Nemec: Yeah, I think we knew once we did the makeup test and did a mock up of one of the scenes. William McNamara came out and we did a little piece of one of the scenes just to see how everything played and what the character was like. I think that was the real “Aha!” moment for Brian Skiba and I. It was like, “Oh yeah, we definitely have something here.” The makeup looks absolutely amazing. The character came together right away and it looked great on film. Once that happened, the excitement level and the enthusiasm definitely went up. The budget on this is under $300,000 and we spent over $60,000 of it on special effects makeup. If you do the math, you can see how much was left for principal photography and we only had 16 days to shoot it in. This script was not a slice of life film. There is a lot happening in it. Brian Skiba, being the great director that he is, was able to pull it off. I think a lesser director would have just collapsed under the pressure.

TrunkSpace: It reminded us of something like “Bubba Ho-tep” in terms of its cult classic potential.

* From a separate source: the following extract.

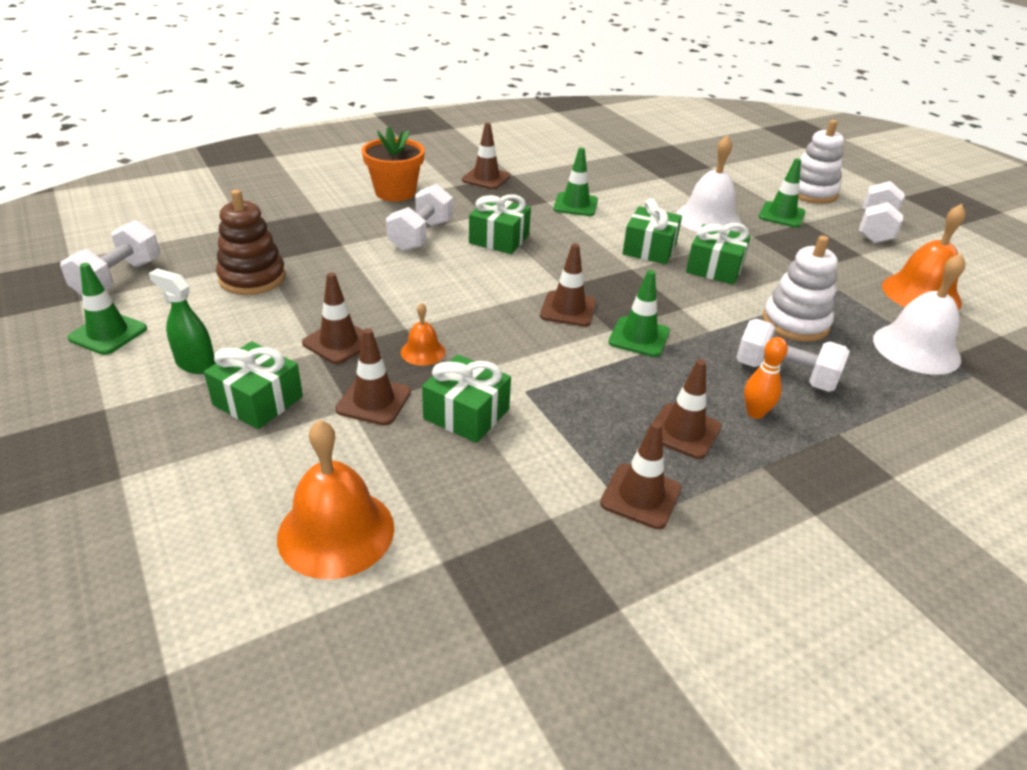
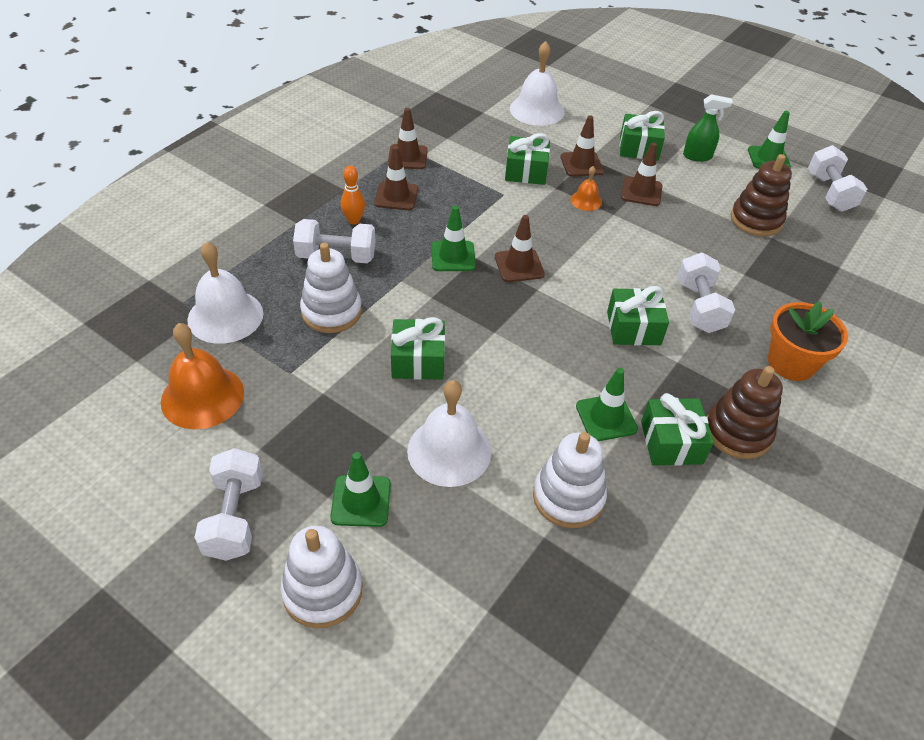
camera: 155 degrees right, 10 degrees up
orange bell [277,420,394,579] -> white bell [510,41,564,126]
brown traffic cone [462,123,511,189] -> brown stacking toy [707,366,783,459]
green gift [622,198,682,264] -> green gift moved to [641,393,714,466]
none -> white stacking toy [533,432,607,528]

Nemec: Yeah. I think that it’s similar to how maybe the first “Chucky” movie was, although I think “Chucky” took itself even a little bit more seriously than we’re taking things. There’s a lot of great one liners… a lot of great comedy to it. It’s a character that isn’t really taking itself too seriously. I really think that for the genre and for the budget that we had and the shooting schedule… I really think that we knocked it out of the park. Our hope is that it does well enough to get us another, a “Rottentail 2,” which of course we would preferably have a real budget for so we can show people what we can really, really, do.

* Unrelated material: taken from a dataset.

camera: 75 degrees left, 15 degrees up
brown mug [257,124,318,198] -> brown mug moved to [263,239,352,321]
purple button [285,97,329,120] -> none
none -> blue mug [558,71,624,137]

TrunkSpace: Rottentail is such a memorable character, but you’ve played a lot of memorable characters on screen over the years. Who is a character that you wish you had more time to explore further?
Nemec: I would definitely say the role on “Stargate” was cut short in a way that was unexpected and I really think that it was unfortunate that that character wasn’t utilized a lot more in the episodes after the character was written out of the show. I was pretty surprised that they never chose to bring the character back again or figure out what happened when he left. “Is there anything else?” There was just zero follow up. They wrote the character out and never returned to visit it.

Rottentail” is available in select theaters now.